_Esercizi proposti_
A – Nel testo sulla vita sui social, in quale situazione si suggerisce di osservare gli adulti per notare la loro dipendenza dallo smartphone?
B – Per ciascuna affermazione, indica se è in accordo con il testo sulla vita sui social e riporta le parole del testo che lo stabiliscono: (i) l'autore ritiene che il punto di non ritorno sia stato ampiamente superato; (ii) in passato la critica si rivolgeva soprattutto agli adulti; (iii) le applicazioni si sono diffuse per la facilità d'uso e il costo nullo.
C – Scrivi il seguito del testo sulla vita sui social, a partire dalla sua ultima frase.

Una vita sui social

Non è più vita, moltissimo tempo sui social per la maggior parte della gente, complice il proprio smartphone, senza preoccuparsi di spegnerlo, nemmeno durante il sonno.

Stiamo arrivando al punto di non ritorno, molti dicono, per me l’abbiamo sorpassato largamente ed a testimonianza di questo basta dare un occhio alle persone, perennemente attaccate a questa vita virtuale che sta  prendendo il posto di quella reale.

Se prima si puntava il dito sui ragazzini, ora dando un occhio in giro, sono gli adulti ad essere dipendenti dal proprio smartphone: basta osservarli, ad esempio, in auto ai semafori: viene verde e sono ancora presi dal messaggio, il post, rallentando così la partenza.

Dovrebbero vietare con forza l’uso del telefono in auto e dar multe salatissime perché ultimamente il numero degli incidenti per distrazione è da imputarsi soprattutto all’uso sconsiderato dello smartphone alla guida.

Fino a pochi anni fa la distrazione in auto era data dal telefono che squillava, poi il messaggio, più avanti Facebook, Twitter ed infine Instagram ed altre mille applicazioni. Ed ecco che pian pano hanno preso piede, per la facilità dell’uso ed il costo pari a zero rispetto all’utilizzo. Ormai tutti possono connettersi da casa, dal luogo di lavoro ed in giro, senza alcun freno.

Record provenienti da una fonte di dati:
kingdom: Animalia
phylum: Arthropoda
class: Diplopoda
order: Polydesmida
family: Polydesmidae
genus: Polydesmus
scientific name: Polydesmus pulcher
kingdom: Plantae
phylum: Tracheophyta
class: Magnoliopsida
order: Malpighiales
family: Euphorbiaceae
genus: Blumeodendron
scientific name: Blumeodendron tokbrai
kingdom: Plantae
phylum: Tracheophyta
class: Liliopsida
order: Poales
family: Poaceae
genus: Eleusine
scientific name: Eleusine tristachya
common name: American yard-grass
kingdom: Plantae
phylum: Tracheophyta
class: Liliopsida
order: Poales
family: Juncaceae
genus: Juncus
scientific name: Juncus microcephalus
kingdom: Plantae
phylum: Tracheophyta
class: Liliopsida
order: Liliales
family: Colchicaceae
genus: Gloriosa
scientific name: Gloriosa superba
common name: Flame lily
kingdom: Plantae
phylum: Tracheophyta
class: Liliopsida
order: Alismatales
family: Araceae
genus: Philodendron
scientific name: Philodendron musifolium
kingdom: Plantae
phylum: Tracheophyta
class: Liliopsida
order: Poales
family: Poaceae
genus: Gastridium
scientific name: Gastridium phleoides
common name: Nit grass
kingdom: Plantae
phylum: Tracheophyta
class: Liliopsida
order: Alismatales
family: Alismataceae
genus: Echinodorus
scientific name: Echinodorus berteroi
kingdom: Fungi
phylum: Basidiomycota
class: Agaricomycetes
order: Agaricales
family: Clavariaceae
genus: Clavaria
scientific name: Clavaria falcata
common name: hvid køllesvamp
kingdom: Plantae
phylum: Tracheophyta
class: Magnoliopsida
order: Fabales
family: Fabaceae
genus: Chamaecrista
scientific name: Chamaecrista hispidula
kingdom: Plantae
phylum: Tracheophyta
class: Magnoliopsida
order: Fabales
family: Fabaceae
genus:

_Risultati attesi_
A – In auto, ai semafori.

B –
(i) Sì: «per me l’abbiamo sorpassato largamente».
(ii) No: «Se prima si puntava il dito sui ragazzini».
(iii) Sì: «per la facilità dell’uso ed il costo pari a zero rispetto all’utilizzo».

C –
Gli esperti del settore ne parlano come di un fenomeno in crescita continua, soprattutto perché sta dando risultati ragguardevoli a livello commerciale, quindi se la tua attività non ha rilevanza sui Social, rimane ininfluente, hai minor ritorno di immagine, perciò di denaro.

Se invece la vita personale deve dipendere dal numero di like o di followers vuol dire che al di fuori del virtuale non esiste. Può portare ad alienazione perché fa perdere il contatto con la realtà: è un grosso errore credere ad ogni cosa si legge sui profili, sui social ed ancor peggio pensare che tanti contatti ed amici siano paragonabili a quelli reali.

Il fenomeno  di nascondersi dietro una maschera per creare un’immagine che corrisponde più ai propri sogni che alla realtà dei fatti. Senza contare che una certa dipendenza dai social può in alcuni casi compromettere la propria produttività lavorativa.

Per il resto, come sempre, l’equilibrio sta in mezzo, usando questo mondo virtuale come un mezzo per rendere la nostra vita più semplice senza che diventi lei la protagonista indiscussa della propria esistenza.